## [TAREAS REQUERIDAS]
1. Traduzca al inglés la siguiente oración del texto sobre la jornada de 40 horas: "En otras palabras, México ha aprobado —hasta ahora— una promesa constitucional, no una regla operativa."
2. Retome el texto sobre la reforma de la jornada de 40 horas y continúelo a partir de su última oración.

## [TEXTO FUENTE]
☆ ☆ ☆ ☆ ☆ ☆ ☆

Las 40 horas: la reforma que reduce la jornada… pero incentiva el sobretrabajo
La reducción de la jornada laboral e n México de 48 a 40 horas semanales ha sido presentada como un logro histórico. Sin embargo, detrás del entusiasmo político existe una realidad jurídica mucho más compleja: la reforma aún no está completa, no ha sido aprobada por la Cámara de Diputados y, aun cuando lo sea, seguirá siendo una norma constitucional sin aplicación inmediata en la vida laboral cotidiana.
En otras palabras, México ha aprobado —hasta ahora— una promesa constitucional, no una regla operativa.
El Senado avaló la reforma para establecer gradualmente la jornada máxima de 40 horas, pero el proceso legislativo aún no concluye. Falta la aprobación de la Cámara de Diputados, su promulgación y publicación. Solo entonces se convertirá formalmente en parte de la Constitución. Incluso en ese momento, el cambio no será inmediato en los centros de trabajo, porque la reforma constitucional requerirá necesariamente una modificación posterior a la Ley Federal del Trabajo.

☆ ☆ ☆ ☆ ☆ ☆ ☆

## [DATOS DE ENTRADA]
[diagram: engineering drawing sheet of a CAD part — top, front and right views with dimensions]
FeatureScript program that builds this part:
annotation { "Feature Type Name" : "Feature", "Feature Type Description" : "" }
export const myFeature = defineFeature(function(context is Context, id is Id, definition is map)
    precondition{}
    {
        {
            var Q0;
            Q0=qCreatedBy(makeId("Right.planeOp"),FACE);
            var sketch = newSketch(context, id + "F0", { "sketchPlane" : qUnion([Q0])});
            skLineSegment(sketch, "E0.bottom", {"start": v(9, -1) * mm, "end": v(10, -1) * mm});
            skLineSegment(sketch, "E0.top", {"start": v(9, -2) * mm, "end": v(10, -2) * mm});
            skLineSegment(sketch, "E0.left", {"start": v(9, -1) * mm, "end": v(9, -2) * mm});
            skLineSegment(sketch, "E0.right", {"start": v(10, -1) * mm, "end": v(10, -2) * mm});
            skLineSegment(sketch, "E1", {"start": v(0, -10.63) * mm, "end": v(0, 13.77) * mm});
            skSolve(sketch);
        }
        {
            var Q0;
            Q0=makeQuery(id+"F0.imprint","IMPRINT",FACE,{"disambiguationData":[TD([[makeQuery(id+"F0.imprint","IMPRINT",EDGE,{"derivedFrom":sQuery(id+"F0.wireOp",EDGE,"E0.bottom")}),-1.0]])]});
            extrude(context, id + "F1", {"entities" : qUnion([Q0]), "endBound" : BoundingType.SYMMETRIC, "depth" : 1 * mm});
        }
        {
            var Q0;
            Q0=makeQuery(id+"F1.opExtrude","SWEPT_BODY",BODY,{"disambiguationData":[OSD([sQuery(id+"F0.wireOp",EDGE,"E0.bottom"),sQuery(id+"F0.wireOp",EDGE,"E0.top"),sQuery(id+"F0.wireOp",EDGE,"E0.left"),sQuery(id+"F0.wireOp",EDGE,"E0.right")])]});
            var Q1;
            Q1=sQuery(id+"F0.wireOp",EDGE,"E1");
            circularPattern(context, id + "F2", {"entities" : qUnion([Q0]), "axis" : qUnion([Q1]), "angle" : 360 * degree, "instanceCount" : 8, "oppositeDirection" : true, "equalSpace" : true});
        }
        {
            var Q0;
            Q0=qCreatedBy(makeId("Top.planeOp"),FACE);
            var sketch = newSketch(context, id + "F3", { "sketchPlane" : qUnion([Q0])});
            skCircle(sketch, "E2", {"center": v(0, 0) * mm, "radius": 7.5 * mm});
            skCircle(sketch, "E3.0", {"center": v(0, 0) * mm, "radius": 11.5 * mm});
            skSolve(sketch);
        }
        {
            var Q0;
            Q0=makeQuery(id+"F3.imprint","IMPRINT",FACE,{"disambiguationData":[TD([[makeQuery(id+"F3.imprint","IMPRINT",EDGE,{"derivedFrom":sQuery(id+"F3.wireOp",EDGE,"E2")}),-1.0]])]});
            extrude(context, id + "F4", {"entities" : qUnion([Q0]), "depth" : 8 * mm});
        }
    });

☆ ☆ ☆ ☆ ☆ ☆ ☆

## [RESULTADOS POR TAREA]
1. In other words, Mexico has approved (so far) a constitutional promise, not an operational rule.

2.
Este detalle, poco explicado en el debate público, es fundamental. Mientras la ley secundaria no sea reformada, seguirá vigente el artículo 61 de la Ley Federal del Trabajo, que establece jornadas máximas equivalentes a una semana de 48 horas. La Constitución podrá ordenar un límite menor, pero sin ajustes legales específicos, las empresas continuarán operando bajo las reglas actuales.
A ello se suma el carácter gradual de la reforma. Se prevé una transición progresiva que mantendrá el límite de 48 horas durante 2026, lo reducirá a 46 en 2027, a 44 en 2028, a 42 en 2029, y finalmente a 40 en 2030.
Sin embargo, la discusión más profunda se encuentra en la interacción con el régimen de horas extras. La reforma reduce la jornada ordinaria, pero mantiene —e incluso amplía— el margen para el trabajo extraordinario. Conforme avance la gradualidad, el trabajador podrá tener una jornada ordinaria menor, pero seguirá pudiendo laborar hasta 12 horas extras semanales.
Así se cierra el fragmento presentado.